-- Work task --
Print the passage from the Wellborn Manor article, from "By J.Wes Yoder" up to and including "around carrying hammers.", word for word.

-- Study text --

*** Begin section ***

Residents dealing with din in Wellborn Manor

By J.Wes Yoder
Star Staff Writer
06-12-2003

Most people in the Wellborn Manor area who live in homes not built by Habitat for Humanity are tired of the traffic from this week’s Jimmy Carter Work Project.

Buck and Joyce Greenwood, however, observe it like a parade.

“I’ve never in my life seen anything like it,” said Greenwood, who arrived in the area in 1936, before electricity. He sat on his Front Street porch Wednesday, reading about the project in the newspaper while his wife at his side fanned herself with the coupon pages. “I never knew they had so many school buses.”

Residents on Parkwood Drive, Front Street and Wildman Road have seen the activity coming for more than a year. By Friday, they will have about 90 new neighbors in 35 new houses.

It has always been a quiet area — just outside Anniston’s city limits. This week, 2,800 volunteers are marching around carrying hammers.

But only a few residents have any complaint, other than about the convoys of trucks and school buses filing past carrying supplies and volunteers to the build site.

They know the traffic will taper off over the weekend, when the former president and his legions of volunteers leave.

“It’s gonna be a beautiful community,” Mrs. Greenwood said.

Only one of the few neighbors who voice opposition to Habitat goals was willing to give his name.

“What in the world is going on over there?” said Charles Body, who lives on Parkwood, a few blocks from the Habitat neighborhood.

About a dozen Habitat homes have gone up in the past year. Two homeowners have built privacy fences, and one has an above-ground swimming pool. Body doesn’t understand how a low-income person, the kind Habitat helps, could afford such improvements.

“I mean, I can’t qualify,” said Body, 59, whose mother raised him on welfare checks. “I would like to know how she (the homeowner with the pool) qualified.

“How is that charity?”

Another man said the same thing about the fences. “I couldn’t even do that, and I’m 65 and I’ve worked my whole life,” he said. “It (Habitat) is supposed to be for the needy people.”

Dana van Ekris, Habitat’s executive director for Calhoun County, said the nonprofit organization encourages homeowners to improve their property. Of the two privacy fences in the neighborhood, one was built a few boards at a time — from paycheck to paycheck — and the other had her fence and pool built with money she received in a disability lawsuit, nine months after moving into her house.

*** End section ***

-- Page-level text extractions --
*** Begin section ***

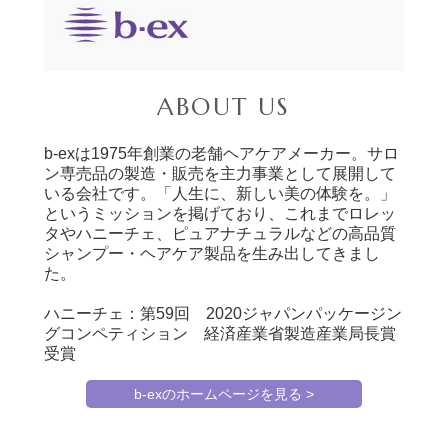
ABOUT US
b-exは1975年創業の老舗ヘアケアメーカー。サロ
ン専売品の製造・販売を主力事業として展開して
いる会社です。「人生に、新しい美の体験を。」
というミッションを掲げており、これまでロレッ
タやハニーチェ、ピュアナチュラルなどの高品質
シャンプー・ヘアケア製品を生み出してきまし
た。
ハニーチェ：第59回 2020ジャパンパッケージン
グコンペティション 経済産業省製造産業局長賞
受賞
b-exのホームページを見る >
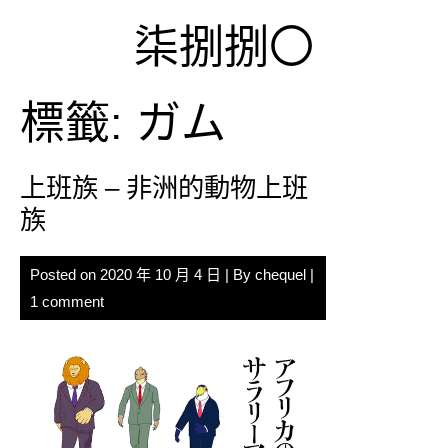
Skip
柒捌捌〇
to
content
標籤:
ガム
上班族 – 非洲的動物上班
族
Posted on
2020 年 10 月 4 日
| By
chequel
|
1 comment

*** End section ***

-- Exercise response --
By J.Wes Yoder
Star Staff Writer
06-12-2003

Most people in the Wellborn Manor area who live in homes not built by Habitat for Humanity are tired of the traffic from this week’s Jimmy Carter Work Project.

Buck and Joyce Greenwood, however, observe it like a parade.

“I’ve never in my life seen anything like it,” said Greenwood, who arrived in the area in 1936, before electricity. He sat on his Front Street porch Wednesday, reading about the project in the newspaper while his wife at his side fanned herself with the coupon pages. “I never knew they had so many school buses.”

Residents on Parkwood Drive, Front Street and Wildman Road have seen the activity coming for more than a year. By Friday, they will have about 90 new neighbors in 35 new houses.

It has always been a quiet area — just outside Anniston’s city limits. This week, 2,800 volunteers are marching around carrying hammers.